UWA Oceans Institute

National Science Week


OCEANS ONLINE     ISSUE 9. AUGUST 2016

Another National Science Week has come and gone, but the interest and engagement it has piqued will be registered for some time. OI members were heavily involved in this year’s events, with presentations and participation at UWA’s Open Day on August 14, at the Perth Science Week fair over the August weekend and in satellite events throughout the state.
 
At the Cultural Centre, the Perth Science Fair saw over 25,000 people attending. At the WA Marine Science Institution (WAMSI) tent, OI Artist in Residence Angela Rossen led OI PhD students Charlotte Brinkmanis, Dan van Hees, Lauren Peel and Gundula Winter to assit all those with a keen interest in the marine sciences.
 
Using an iscopestand to enhance the optics of smart phones by up to X25 magnification, visitors to the Perth Science Fair were able to gaze upon fernlike hydroids, feeding bryozoans and tubeworms, busy amphipods and delicate pink coralline algae. They were able to capture still and moving images on their own digital devices.
 
“For most people the biota of the ocean comprises iconic species like dolphins, leafy sea dragons, whales and coral reefs.
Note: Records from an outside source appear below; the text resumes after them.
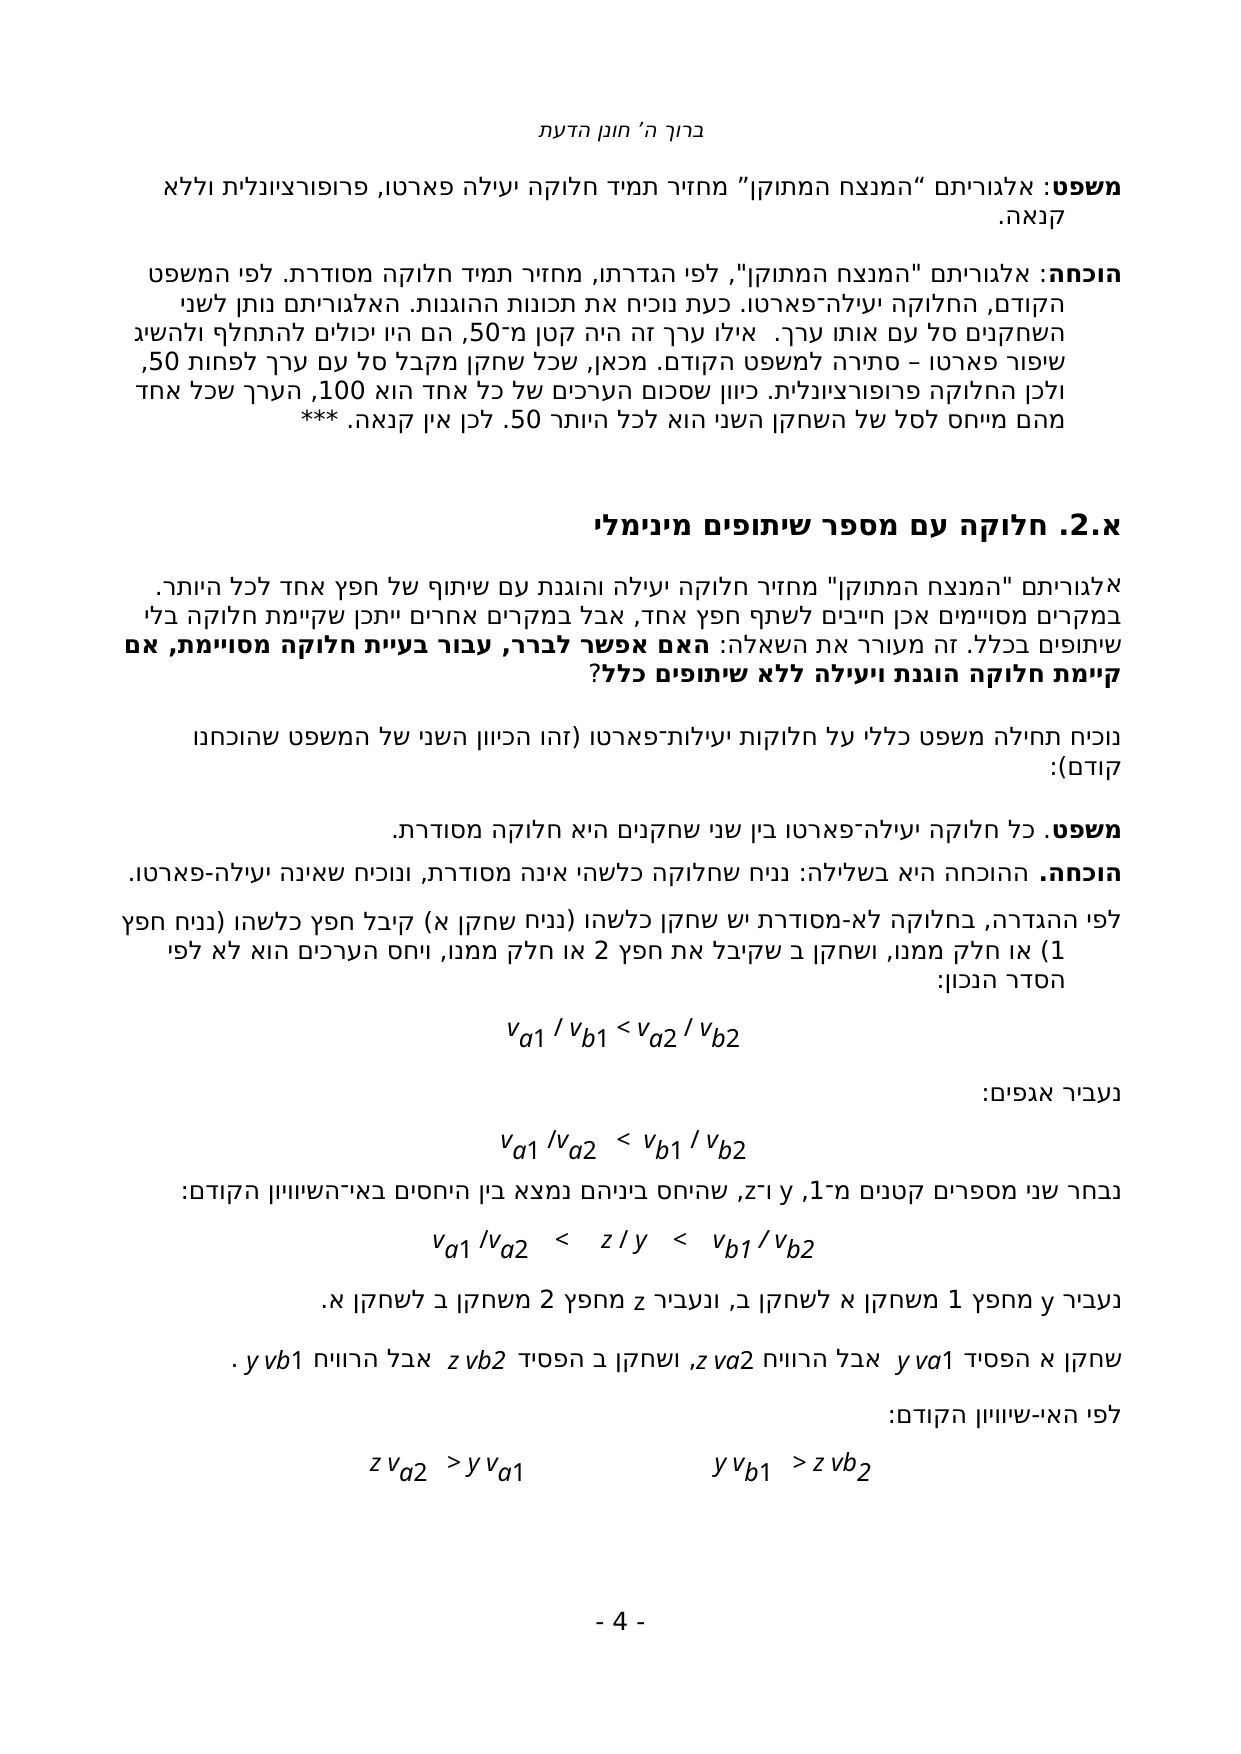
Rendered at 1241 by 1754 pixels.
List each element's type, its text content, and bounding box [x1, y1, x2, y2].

text שחקן א הפסיד y va1 אבל הרוויח z va2, ושחקן ב הפסיד z vb2 אבל הרוויח y vb1 . [118, 1332, 1122, 1377]
text נעביר אגפים: [118, 1069, 1122, 1107]
text va1 / vb1 < va2 / vb2 [118, 1009, 1122, 1054]
text לפי האי-שיוויון הקודם: [118, 1391, 1122, 1430]
text va1 /va2 < z / y < vb1 / vb2 [118, 1221, 1122, 1266]
text va1 /va2 < vb1 / vb2 [118, 1122, 1122, 1167]
text נבחר שני מספרים קטנים מ־1, y ו־z, שהיחס ביניהם נמצא בין היחסים באי־השיוויון הקודם: [118, 1173, 1122, 1207]
text נוכיח תחילה משפט כללי על חלוקות יעילות־פארטו (זהו הכיוון השני של המשפט שהוכחנו קודם): [118, 722, 1122, 781]
text הוכחה. ההוכחה היא בשלילה: נניח שחלוקה כלשהי אינה מסודרת, ונוכיח שאינה יעילה-פארטו. [118, 858, 1122, 890]
text z va2 > y va1 y vb1 > z vb2 [118, 1444, 1122, 1489]
text משפט: אלגוריתם “המנצח המתוקן” מחזיר תמיד חלוקה יעילה פארטו, פרופורציונלית וללא קנאה. [118, 172, 1122, 230]
text הוכחה: אלגוריתם "המנצח המתוקן", לפי הגדרתו, מחזיר תמיד חלוקה מסודרת. לפי המשפט הקודם, החלוקה יעילה־פארטו. כעת נוכיח את תכונות ההוגנות. האלגוריתם נותן לשני השחקנים סל עם אותו ערך. אילו ערך זה היה קטן מ־50, הם היו יכולים להתחלף ולהשיג שיפור פארטו – סתירה למשפט הקודם. מכאן, שכל שחקן מקבל סל עם ערך לפחות 50, ולכן החלוקה פרופורציונלית. כיוון שסכום הערכים של כל אחד הוא 100, הערך שכל אחד מהם מייחס לסל של השחקן השני הוא לכל היותר 50. לכן אין קנאה. *** [118, 260, 1122, 435]
subtitle א.2. חלוקה עם מספר שיתופים מינימלי [118, 508, 1122, 542]
text משפט. כל חלוקה יעילה־פארטו בין שני שחקנים היא חלוקה מסודרת. [118, 815, 1122, 844]
text נעביר y מחפץ 1 משחקן א לשחקן ב, ונעביר z מחפץ 2 משחקן ב לשחקן א. [118, 1272, 1122, 1317]
text לפי ההגדרה, בחלוקה לא-מסודרת יש שחקן כלשהו (נניח שחקן א) קיבל חפץ כלשהו (נניח חפץ 1) או חלק ממנו, ושחקן ב שקיבל את חפץ 2 או חלק ממנו, ויחס הערכים הוא לא לפי הסדר הנכון: [118, 905, 1122, 995]
text אלגוריתם "המנצח המתוקן" מחזיר חלוקה יעילה והוגנת עם שיתוף של חפץ אחד לכל היותר. במקרים מסויימים אכן חייבים לשתף חפץ אחד, אבל במקרים אחרים ייתכן שקיימת חלוקה בלי שיתופים בכלל. זה מעורר את השאלה: האם אפשר לברר, עבור בעיית חלוקה מסויימת, אם קיימת חלוקה הוגנת ויעילה ללא שיתופים כלל? [118, 569, 1122, 688]
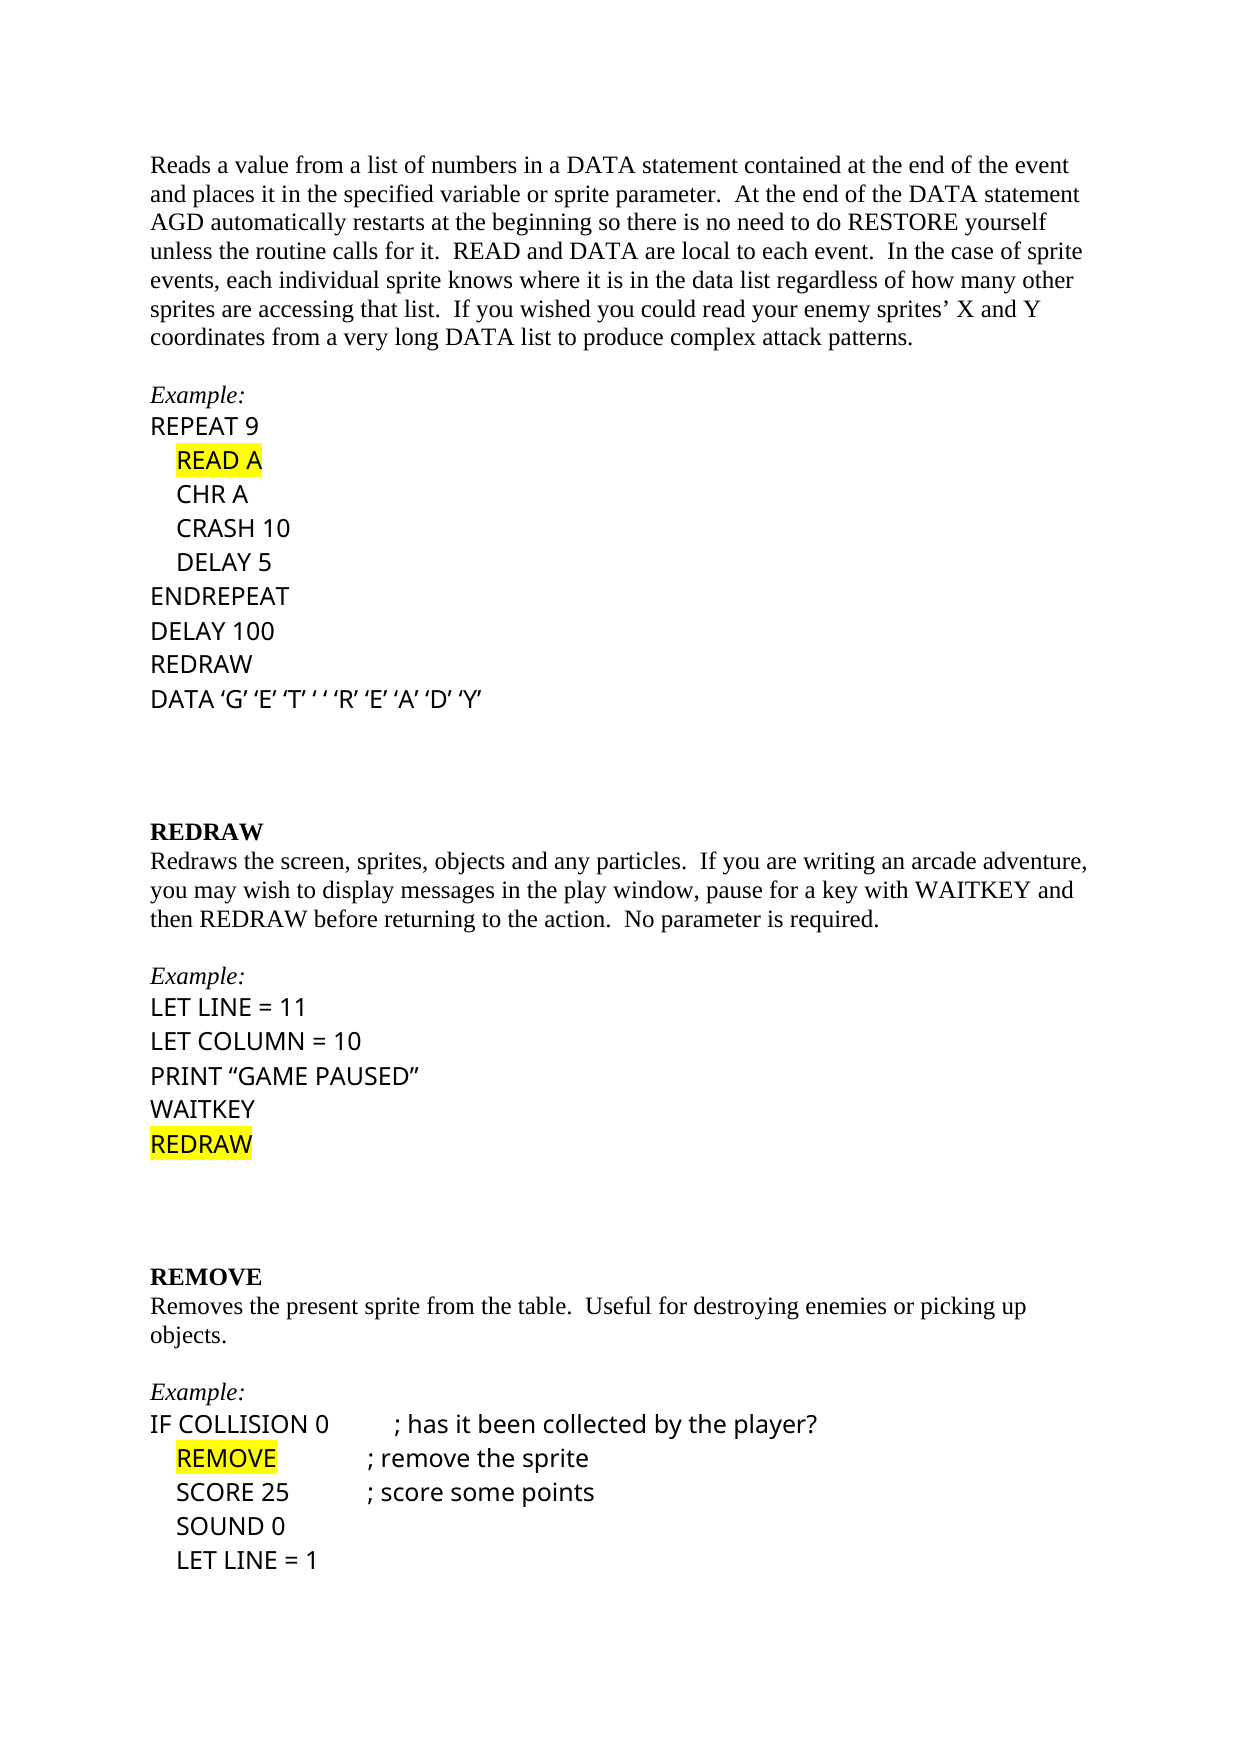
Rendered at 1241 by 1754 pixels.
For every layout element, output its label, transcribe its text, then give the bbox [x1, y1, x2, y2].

text LET COLUMN = 10 [150, 1024, 1090, 1058]
text Example: [150, 961, 1090, 990]
text ENDREPEAT [150, 579, 1090, 613]
text DELAY 5 [150, 545, 1090, 579]
text SOUND 0 [150, 1508, 1090, 1542]
text DELAY 100 [150, 613, 1090, 647]
text REMOVE ; remove the sprite [150, 1440, 1090, 1474]
text REDRAW [150, 1126, 1090, 1160]
text LET LINE = 1 [150, 1542, 1090, 1577]
text CRASH 10 [150, 511, 1090, 545]
text Example: [150, 380, 1090, 409]
text CHR A [150, 477, 1090, 511]
text PRINT “GAME PAUSED” [150, 1058, 1090, 1092]
text SCORE 25 ; score some points [150, 1474, 1090, 1508]
text READ A [150, 443, 1090, 477]
text Redraws the screen, sprites, objects and any particles. If you are writing an arcade adventure, you may wish to display messages in the play window, pause for a key with WAITKEY and then REDRAW before returning to the action. No parameter is required. [150, 846, 1090, 932]
text IF COLLISION 0 ; has it been collected by the player? [150, 1406, 1090, 1440]
text LET LINE = 11 [150, 990, 1090, 1024]
text Removes the present sprite from the table. Useful for destroying enemies or picking up objects. [150, 1291, 1090, 1349]
text REDRAW [150, 817, 1090, 846]
text Reads a value from a list of numbers in a DATA statement contained at the end of the event and places it in the specified variable or sprite parameter. At the end of the DATA statement AGD automatically restarts at the beginning so there is no need to do RESTORE yourself unless the routine calls for it. READ and DATA are local to each event. In the case of sprite events, each individual sprite knows where it is in the data list regardless of how many other sprites are accessing that list. If you wished you could read your enemy sprites’ X and Y coordinates from a very long DATA list to produce complex attack patterns. [150, 150, 1090, 351]
text REPEAT 9 [150, 409, 1090, 443]
text DATA ‘G’ ‘E’ ‘T’ ‘ ‘ ‘R’ ‘E’ ‘A’ ‘D’ ‘Y’ [150, 681, 1090, 715]
text REDRAW [150, 647, 1090, 681]
text REMOVE [150, 1262, 1090, 1291]
text Example: [150, 1377, 1090, 1406]
text WAITKEY [150, 1092, 1090, 1126]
They have no idea that perhaps the most important are the tiny biota that support whole systems,” Ms Rossen said.
 
In Broome, OI Member Professor Ryan Lowe, alongside a local astronomer, presented to the community on why the Kimberley boasts the second largest tidal movements in the world. It was a well-attended evening presentation with stars in the night sky and the Kimberley macrotide across the mudflats of Roebuck Bay.  


To the 250 strong crowd, Professor Lowe explained “the moon and sun generate the forces to produce tides around the globe, and in the Kimberley other factors play out as well. Having a very wide and relatively shallow continental shelf causes the tides to be amplified and resonate as they rise out of the deeper waters onto the shelf. In particular regions such as Collier Bay, tides are also further enhanced by the shape of the coastline that funnels the tides towards the coast”.

As part of the Science Fair in Shark Bay, OI member Caroline Ochieng-erftemeijer spoke on her research into the seagrasses of Shark Bay, to a full audience of over 100. 

Meanwhile, OI members engaged in the innovative '24 hours of Biology': an event aimed at promoting science to all ages, and for creating memorable hands on experiences around biological ideas.
  
This FREE event held across the August 20-21 weekend, had 12 science-filled hours on each day, with 23 events and 26 presenters involved.  OI members Charlotte Birkmanis presented on ‘How sharks rule the reef’ while Anna Cresswell presented on Ningaloo Reef.


Across the event about 300 people were entertained with talks, workshops and shows created by local Perth biologists.

Creators Stephanie Yoong and Catherine Seed were delighted with the overall success of the event, and were excited to see the public engage with the scientists behind the biology. In the future they hope to continue their work to bridge the gap between scientists and the general public by running similar events.